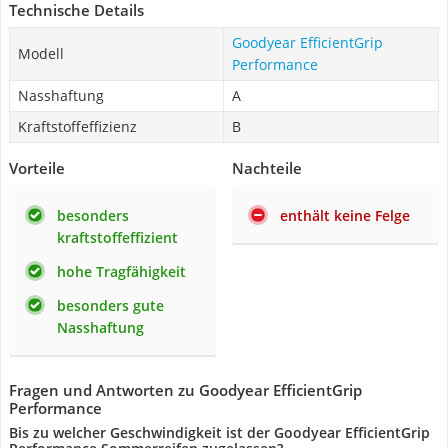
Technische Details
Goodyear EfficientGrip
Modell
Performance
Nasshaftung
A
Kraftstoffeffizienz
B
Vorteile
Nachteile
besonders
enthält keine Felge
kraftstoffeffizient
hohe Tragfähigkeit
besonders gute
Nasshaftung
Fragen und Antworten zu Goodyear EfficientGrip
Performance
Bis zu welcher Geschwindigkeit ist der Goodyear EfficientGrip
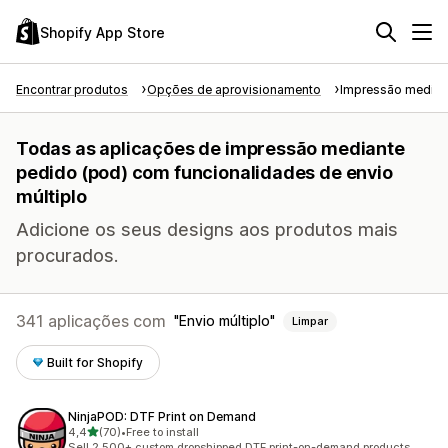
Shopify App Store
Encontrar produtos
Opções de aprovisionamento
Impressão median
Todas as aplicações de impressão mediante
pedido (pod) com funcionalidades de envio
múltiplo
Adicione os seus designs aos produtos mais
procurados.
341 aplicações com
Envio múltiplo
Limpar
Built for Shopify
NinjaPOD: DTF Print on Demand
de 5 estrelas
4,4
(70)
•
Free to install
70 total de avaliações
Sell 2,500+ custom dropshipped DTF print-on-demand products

-.-.-

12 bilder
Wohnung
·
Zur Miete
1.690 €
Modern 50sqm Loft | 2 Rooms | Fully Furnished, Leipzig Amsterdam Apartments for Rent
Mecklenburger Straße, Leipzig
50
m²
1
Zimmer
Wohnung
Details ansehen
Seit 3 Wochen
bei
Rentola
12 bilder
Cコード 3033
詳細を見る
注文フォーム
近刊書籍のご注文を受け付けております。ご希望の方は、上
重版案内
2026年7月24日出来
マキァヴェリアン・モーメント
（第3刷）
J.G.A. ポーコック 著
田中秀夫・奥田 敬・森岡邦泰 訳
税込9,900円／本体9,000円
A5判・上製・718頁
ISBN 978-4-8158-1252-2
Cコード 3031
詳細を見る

-.-.-

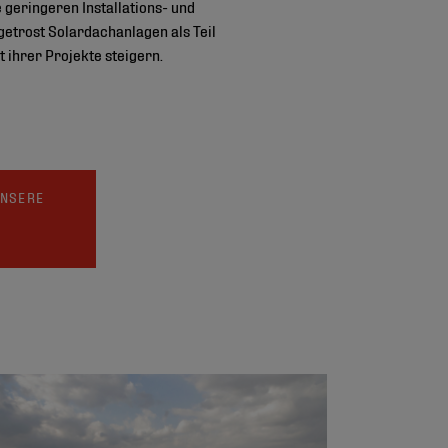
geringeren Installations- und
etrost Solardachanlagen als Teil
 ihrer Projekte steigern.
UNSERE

-.-.-

#### EXERCISE DESCRIPTION
Copy out each line in the preceding records that contains "produtos".

#### RESPONSE
Encontrar produtos
Adicione os seus designs aos produtos mais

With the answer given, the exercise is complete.